The ovaries are part of the female reproductive system. There are two ovaries (a left one and a right one) and when women get old enough to have children one of the ovaries releases an egg each month. These eggs then pass down the fallopian tube to the womb where they can be fertilised with sperm. If the eggs are not fertilised they exit the body during the woman’s monthly period. Aside from releasing eggs, the ovaries are also responsible for producing oestrogen and progesterone.
Ovarian cancer develops when something goes wrong with the cell division process in the ovaries causing them to grow in a rapid and uncontrollable way. It is the fourth most common type of cancer in females with around 7,000 women contracting it in the UK each year. This condition is most prevalent in menopausal women and is rarely diagnosed in women under 40. There are three main types of ovarian cancer and I will be discussing each of them in greater detail below.

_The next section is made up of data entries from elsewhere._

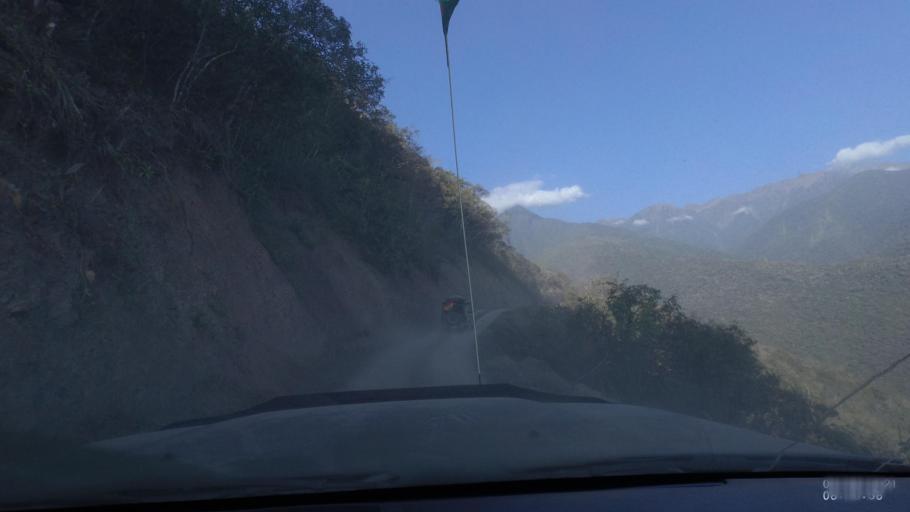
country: BO
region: La Paz
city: Quime
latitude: -16.5174
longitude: -66.7685
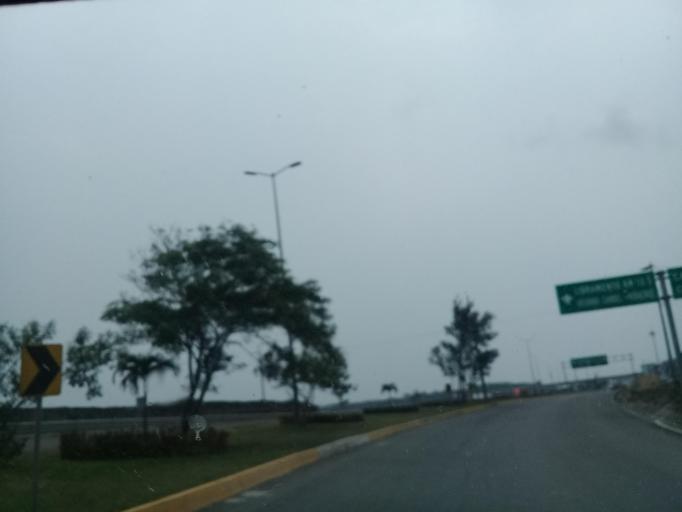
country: MX
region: Veracruz
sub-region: Veracruz
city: Colonia el Renacimiento
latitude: 19.2278
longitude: -96.2185
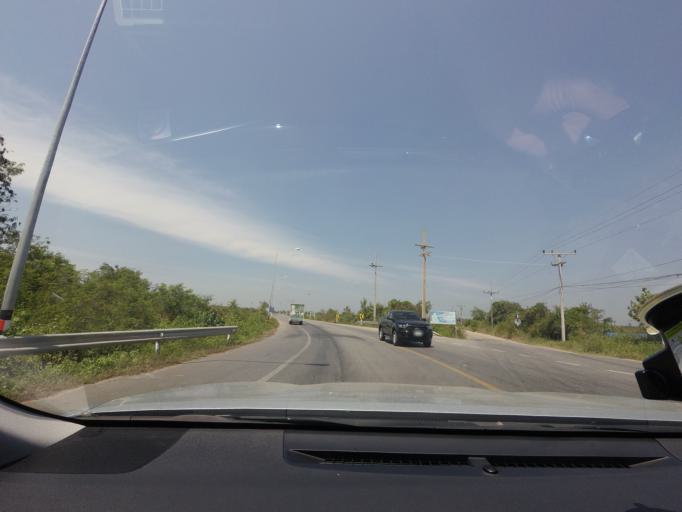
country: TH
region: Surat Thani
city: Tha Chang
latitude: 9.2219
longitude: 99.2196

1) EPITHELIAL OVARIAN CANCER:- This type of cancer occurs when the cells that line the ovaries (the epithelium) start to grow in a rapid, out of control way. Between 70% and 80% of ovary cancers are this type and it is almost always diagnosed in women who have been through the menopause.
2) GERM CELL OVARIAN CANCER:- This type of cancer develops when the germ cells (the cells responsible for making eggs) start to grow rapidly and uncontrollably. Approximately 15% of ovary cancers are this type and unlike the other forms of this disease, germ cell ovarian cancer normally affects younger women.

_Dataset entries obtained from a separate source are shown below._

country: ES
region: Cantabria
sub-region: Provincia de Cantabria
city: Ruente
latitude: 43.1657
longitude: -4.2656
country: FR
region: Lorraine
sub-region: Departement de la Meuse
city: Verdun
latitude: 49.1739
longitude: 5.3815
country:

3) STROMAL OVARIAN CANCER:- This type of cancer develops when the connective tissues of the ovaries become cancerous and start to grow in a rapid, uncontrollable way. Between 5% and 10% of ovary cancers are this type. This variation normally only affects one of the two ovaries.
Although there are three main kinds of ovarian cancer the risk factors, symptoms, tests, treatments and survival rates are similar for each. Women who contract this type of cancer have a five year survival rate of around 75% if it stays within the ovaries although this drops to about 20% if the cancer spreads to other areas of the body. It is not known exactly what causes this disease but age, obesity and family history are all thought to have an influence. The symptoms of ovary cancer are often very mild or non-existent but when they do surface they include bloating, constipation and stomach pain. If you are diagnosed with this condition surgery, chemotherapy and radiotherapy are the three most common treatment options.
I hope this article has given you a brief overview of this condition. Whilst being diagnosed with cancer is never going to be a pleasant experience this type of cancer is very treatable if caught early. If you have any concerns regarding ovary cancer then go see your doctor and explain your concerns. They will be able to answer your questions and give you a professional, qualified opinion.
Whilst every intention has been made to make this article accurate and informative, it is intended for general information only. Ovarian cancer is a very serious, life threatening condition and you should discuss any concerns, treatments or lifestyle changes fully with your doctor.